The restart phase of the plan will focus on activity which can immediately seek to address the worst impacts of the Covid-19 crisis and support the economy as it emerges from lockdown, whether around reopening and reorienting business, supporting displaced employees; or providing initial assistance for places to reopen.
Phase 2, the ‘regrowth’, seeks to bring forward actions which will allow business and communities to grow, addressing both economic challenges and supporting wider efforts to close the gap between Devon’s economy and the wider UK, including efforts to modernise and diversify the business community, workforce and the approach to the environment.
The final phase – the ‘reset’ – will involve actions to change and enhance the trajectory of Devon’s economy, seeking to build on Devon’s sector and business capabilities, workforce capacity and environmental strength to return economically bigger, better and bolder than when the crisis began.
Outlining the current position, the plan says that while Northern Devon is a fantastic place to live and visit, and also a great place to start and grow a business, there is a need for ‘levelling-up’ and that the coronavirus pandemic has had a significant impact on the region.
Torridge has the 3rd lowest workplace earning for a full time worker in UK (out of 370 districts) with £440 monthly, and it has the second lowest adult social mobility rate in England, while 12.4 per cent of the population of Torridge live in fuel poverty compared to a national average of 10.2 per cent.
And the document says that in Torridge in 2018 there were 1032.5 hospital admissions per 100,000 for 10 to 24 year olds self-harming, and 812.9 in North Devon compared to a national average of 461.22, adding: “Where is the hope for our young people?”

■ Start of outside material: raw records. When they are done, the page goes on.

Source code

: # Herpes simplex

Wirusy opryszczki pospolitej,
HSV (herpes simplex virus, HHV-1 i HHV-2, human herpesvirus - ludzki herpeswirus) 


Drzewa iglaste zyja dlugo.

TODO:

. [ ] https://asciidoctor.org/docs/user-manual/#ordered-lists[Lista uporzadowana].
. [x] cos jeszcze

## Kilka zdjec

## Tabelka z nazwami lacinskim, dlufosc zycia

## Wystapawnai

In terms of the impact that Covid-19 has had, Barnstaple and Bideford have had Universal Credit rates of 20 per cent and 19.29 per cent respectively, compared to six per cent nationally, both North Devon and Torridge were in the top ten per cent of regions for employees placed on furlough, and Torridge experienced the 10th highest percentage increase in unemployment.
Ilfracombe, Northam (including Appledore and Westward Ho!), Barnstaple and Bideford are also among the top five per cent of towns ‘economically exposed’ due to the fragility and seasonality of their coastal economies, research from the Centre for Towns concluded.
Key challenges that the region faces also include creating genuine levelling up opportunities for the communities, generating higher-paid, higher-skilled and less seasonal employment, giving young people a fair chance and building social mobility, an ageing demographic, and supporting housing and employment land in the face of viability challenges.
But the report outlines that North Devon and Torridge has a number of key strengths that it can exploit, including its environmental designations, the rich natural capital and renewable energy sources, high levels of enterprise and entrepreneurship, and improving skills profile, and that the quality of life can be among the best in the country.
And key opportunities for the region include the ability to ‘sell the dream’ of working in a green location post-pandemic, the ongoing rollout of superfast fibre broadband, even in the rural villages, the skills innovation centres, and the upcoming improvements to the North Devon Link Road which will improve connectivity.
Councillors unanimously backed the prospectus and delegated authority to the chief executive to assess and permit independent markets within six miles of the Bideford Pannier Market until the end of December 2022, after which time authority will again be sought.